Od rana migawki i relacje z konwencji PO. Krótkie jakieś, to i ja krótko.
Wrażenia moje:
Premier Tusk - mowa ciała, ton głosu, żarty i treść: jestem wielki, mam was trochę dość durnie i ofermy. Postraszę wszystkich Kaczyńskim i PiSem, to ciemny lud to kupi. Ufff, jak te zabawy w demokrację i konieczność ściemniania mnie już irytują.
Premier Tusk i marszałek Schetyna - mowa ciała: oj... będzie się działo. Centralny punkt uroczystości.
Premier Tusk i poseł Palikot - nie będzie się działo... s.... dziadu, tak, czy inaczej zgotujemy ci piekło.
Prezydent Komorowski: Keira Knightley wśród piratów.

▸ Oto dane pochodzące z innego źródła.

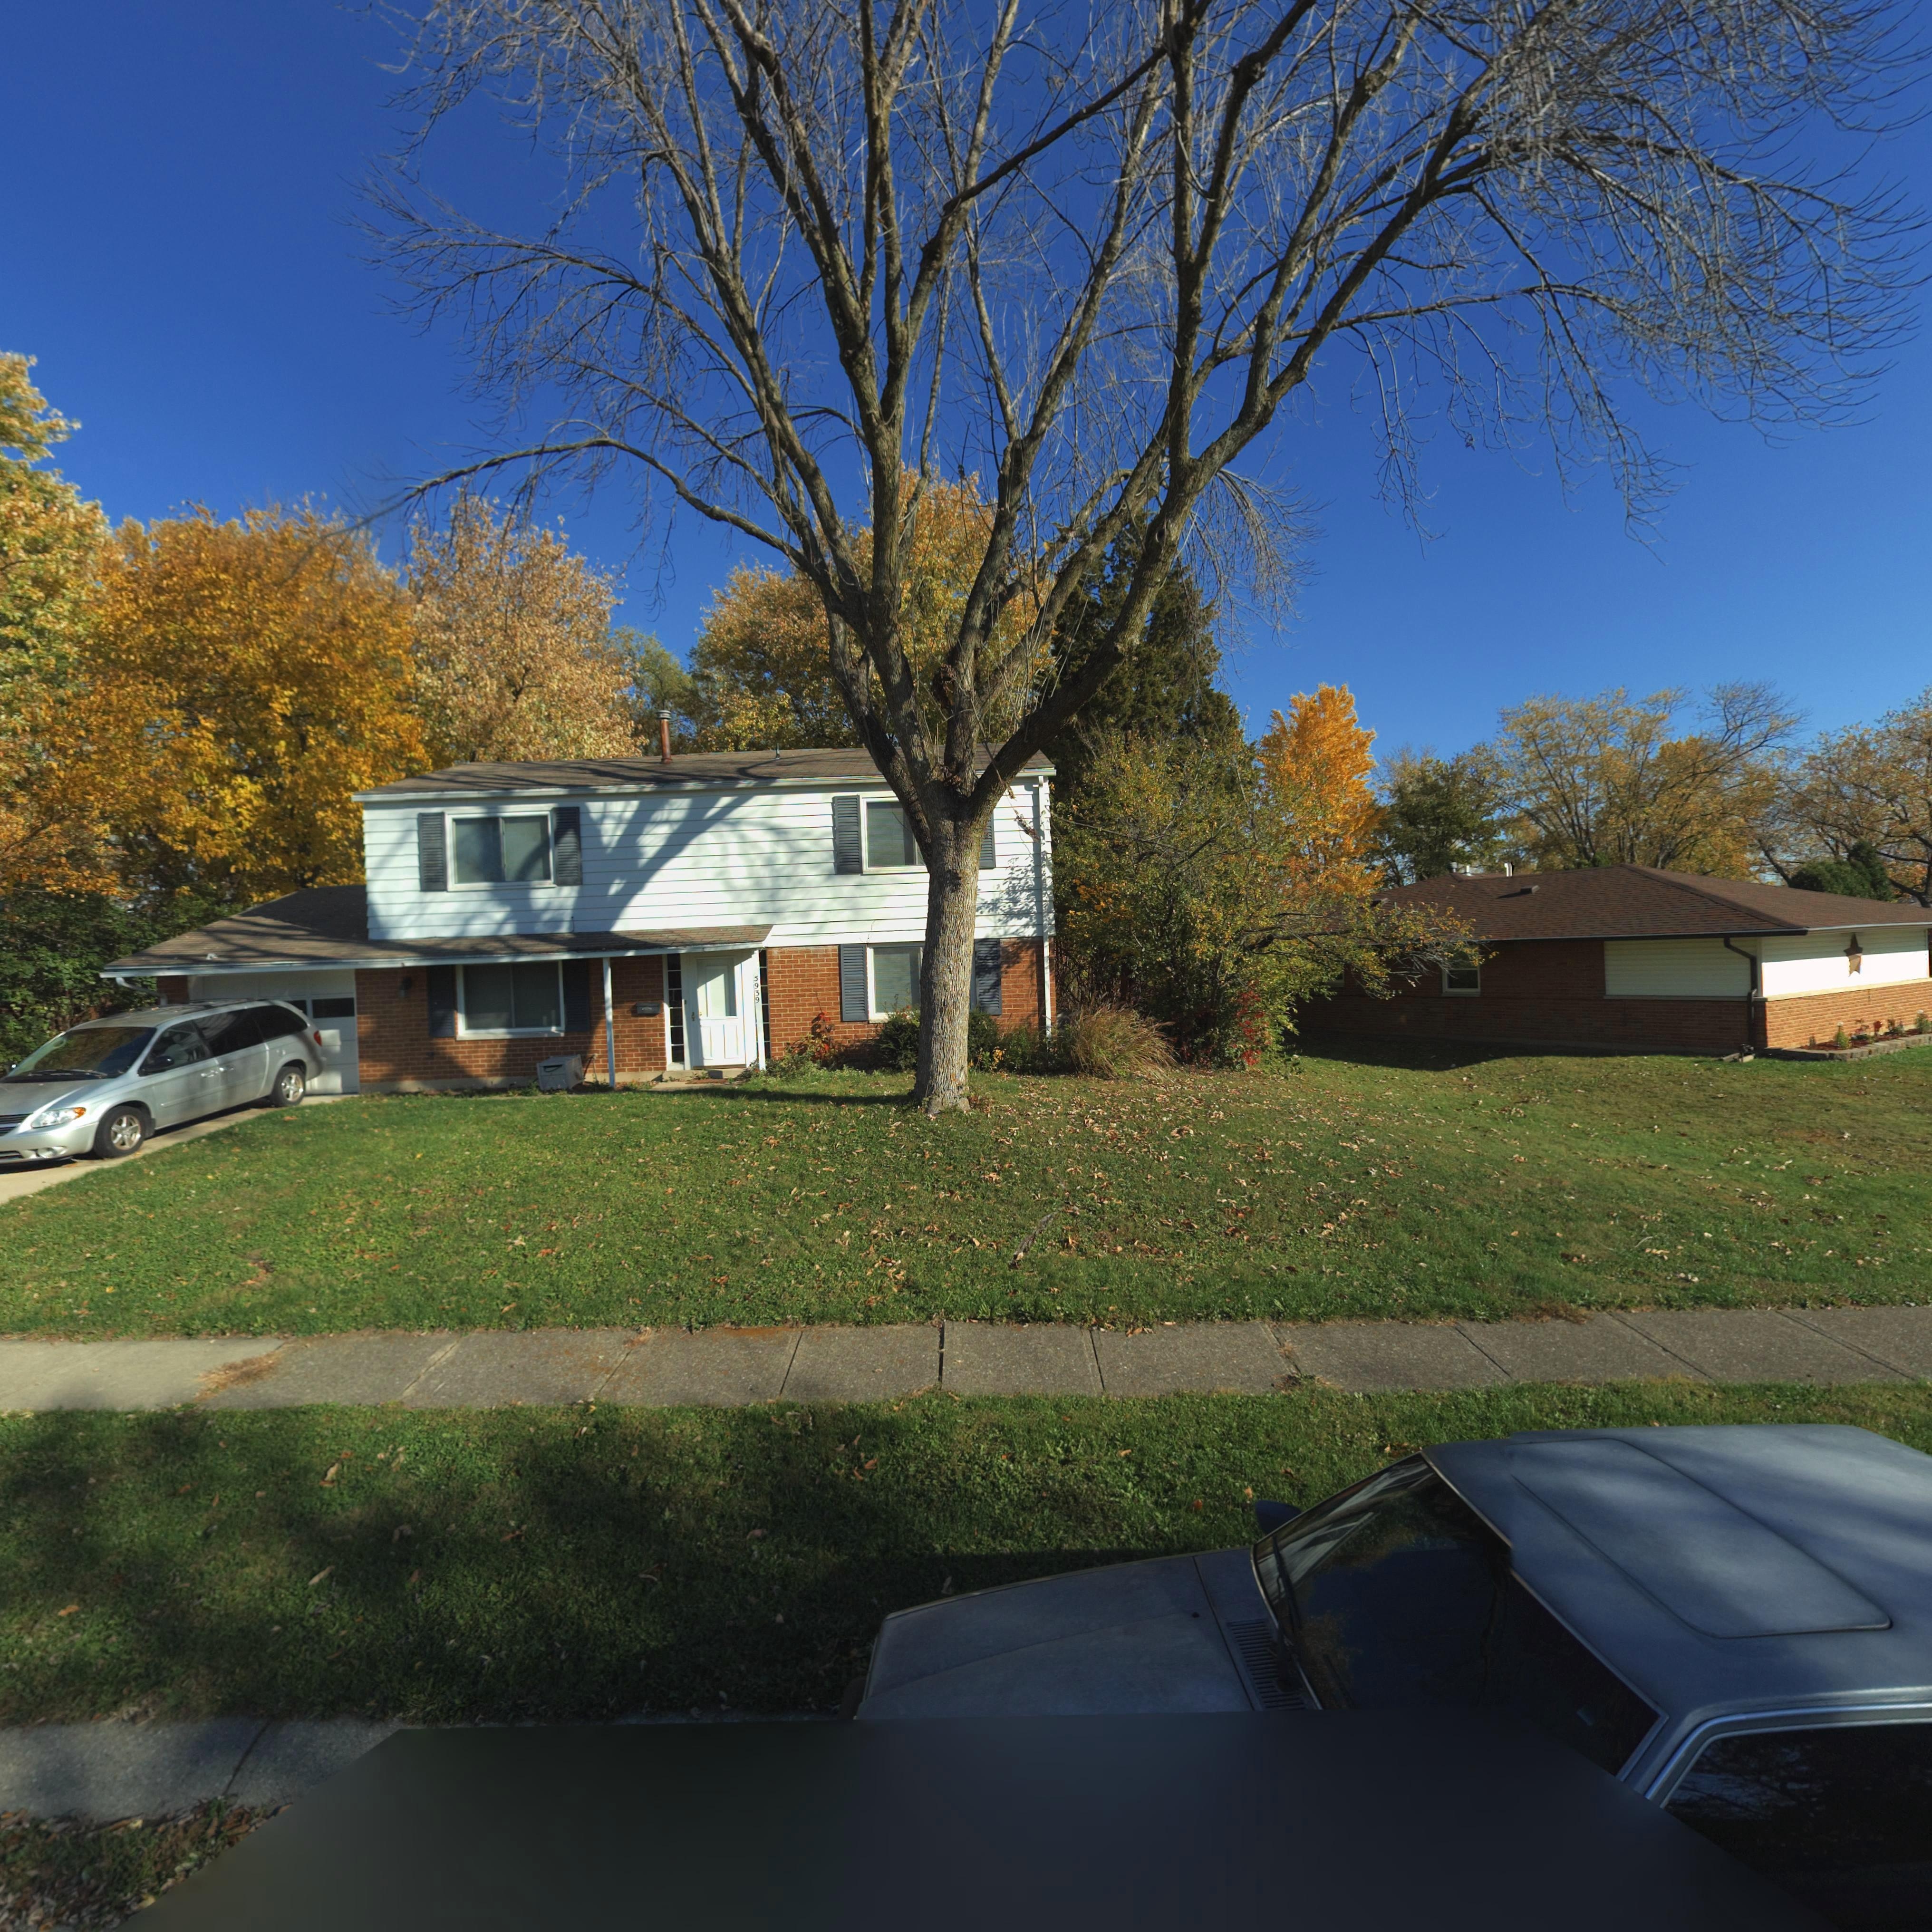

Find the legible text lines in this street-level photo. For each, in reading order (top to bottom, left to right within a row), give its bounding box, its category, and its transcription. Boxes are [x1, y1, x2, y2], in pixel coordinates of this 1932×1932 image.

[752, 975, 761, 1005] StreetNumber: 5939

Wiem, że to niedoskonała analogia.
Konkrety partyjne: zmiana formuły zarządu PO. Rozdrobniony i pragmatyczny zarząd zdominowany przez władze terenowe oznacza wzrost władzy przewodniczącego... Donalda Tuska? Przy okazji kiełbaska (w alternatywie do kijka) dla terenowego barona Palikota i osłabienie partyjnej pozycji marszałka Schetyny.
Zapowiedzi ważne dla państwa: jesienna ofensywa legislacyjna - pozostaję otwarty. Ostatnia szansa Platformy, by zrobić coś pożytecznego po 3 latach dryfu.
Ogólne wrażenia: rytuał bez treści, charyzmy, idei. Gry o nagą władzę, pozytywnych celów brak. Platforma minęła swój szczyt.